An English professor friend told me this story a few years ago. He was teaching Hamlet for the fifth day in a row, when a Nursing student declared with considerable conviction that she had determined that Hamlet was suffering from a vitamin deficiency. This seems to me a fairly humerous example of causal explanation intruding on hermeneutic engagement (but perhaps not illegitimately so — though I can’t really see what vitamins add to our understanding of Hamlet).

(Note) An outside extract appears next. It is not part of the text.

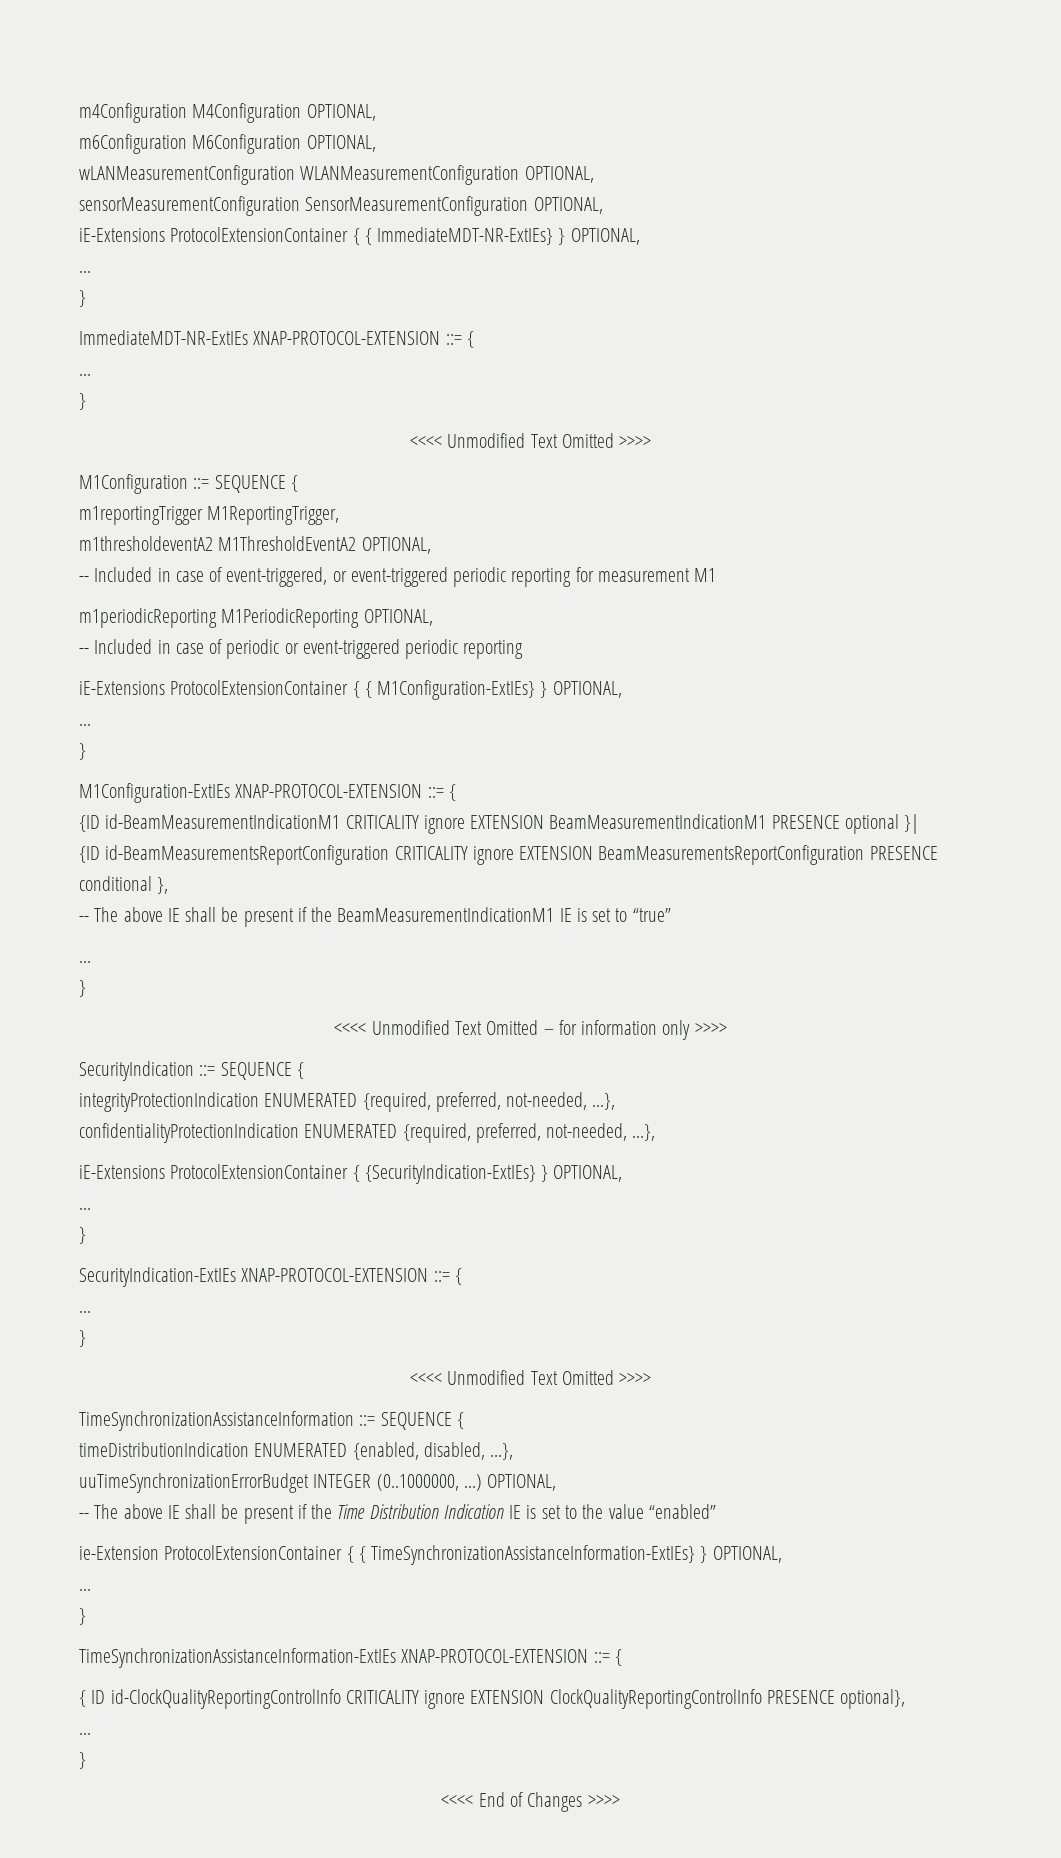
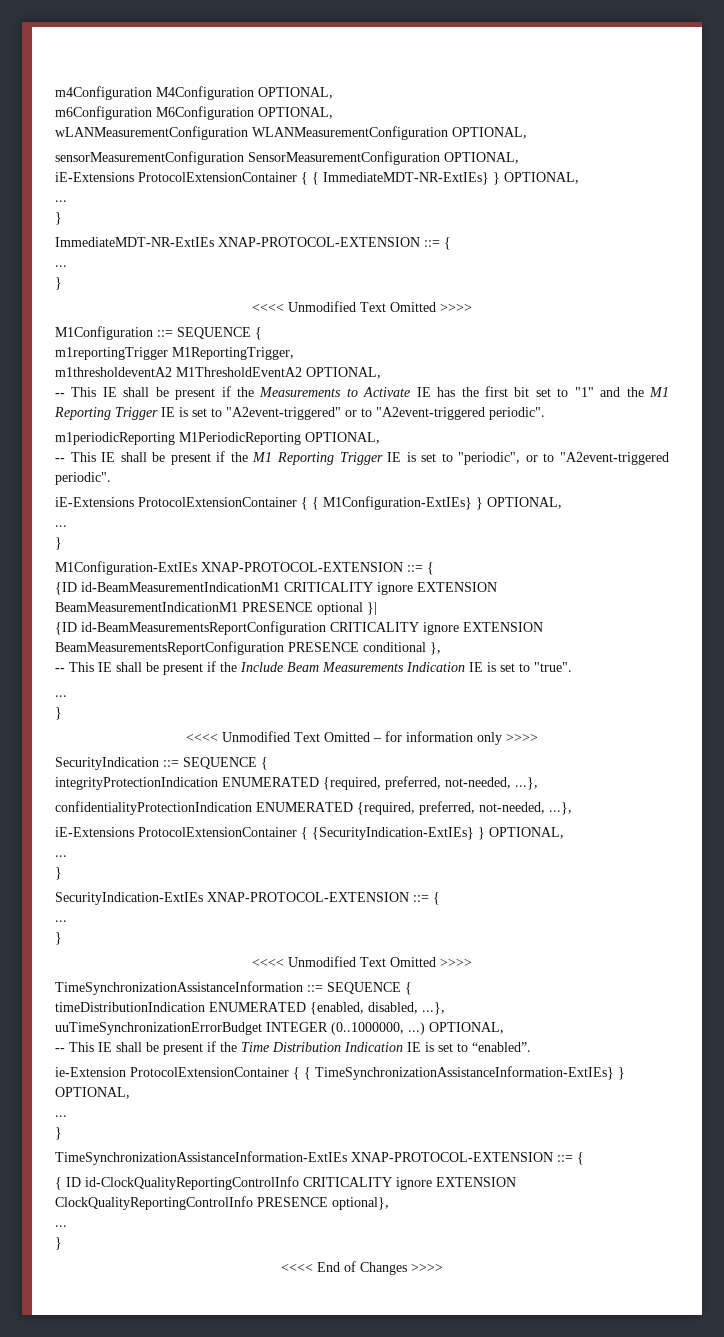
[94,567,717,587] [79,608,433,628] [79,639,524,659] Included in case of event-triggered, or event-triggered periodic reporting for measurement M1 // m1periodicReporting M1PeriodicReporting OPTIONAL, // -- Included in case of periodic or event-triggered periodic reporting -> [71,386,670,400] [54,407,545,420] [55,432,380,445] [55,451,669,465] [55,472,111,485] This IE shall be present if the Measurements to Activate IE has the first bit set to "1" and the M1 Reporting Trigger IE is set to "A2event-triggered" or to "A2event-triggered periodic". // m1periodicReporting M1PeriodicReporting OPTIONAL, // -- This IE shall be present if the M1 Reporting Trigger IE is set to "periodic", or to "A2event-triggered periodic".
[94,907,671,927] The above IE shall be present if the BeamMeasurementIndicationM1 IE is set to “true” -> [69,661,572,675] This IE shall be present if the Include Beam Measurements Indication IE is set to "true".
[94,1504,163,1519] The above -> [69,1042,94,1052] This
[582,1504,716,1519] the value “enabled” -> [472,1042,531,1052] “enabled”.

For a quite different case: at the Collaboration conference I attended last November in the Twin Cities, Vanderbilt Nursing professor Jeanette Norden spoke compellingly about some of her efforts to promote personal (i.e. ethical) development in her students. Among other approaches, she typically requires her neurobiology students to read a text that does not obviously apply to the subject matter, leaving it up to the students to discover meaning in the text’s conjunction with the class. One such book was by a medical professional who survived a Nazi concentration camp. Her book detailed the dietary intake of the inmates and catalogued their suffering. Norden’s students eventually saw a connection between this suffering and the neurobiological consequences of the inmates’ extremely restricted diets, which in turn led these students to consider (a) the horrible consequences of starvation in many poor countries in Africa and (b) some concrete steps that they as Vanderbilt students might take to do something about (a).
Norden’s story has no direct relevance to the naturalist vs. normativist debate, and yet I think the way that human stories and concerns mix with causal explanation here might serve as an example of the way we might integrate these divergent accounts of ourselves so as to make ourselves more human in the process.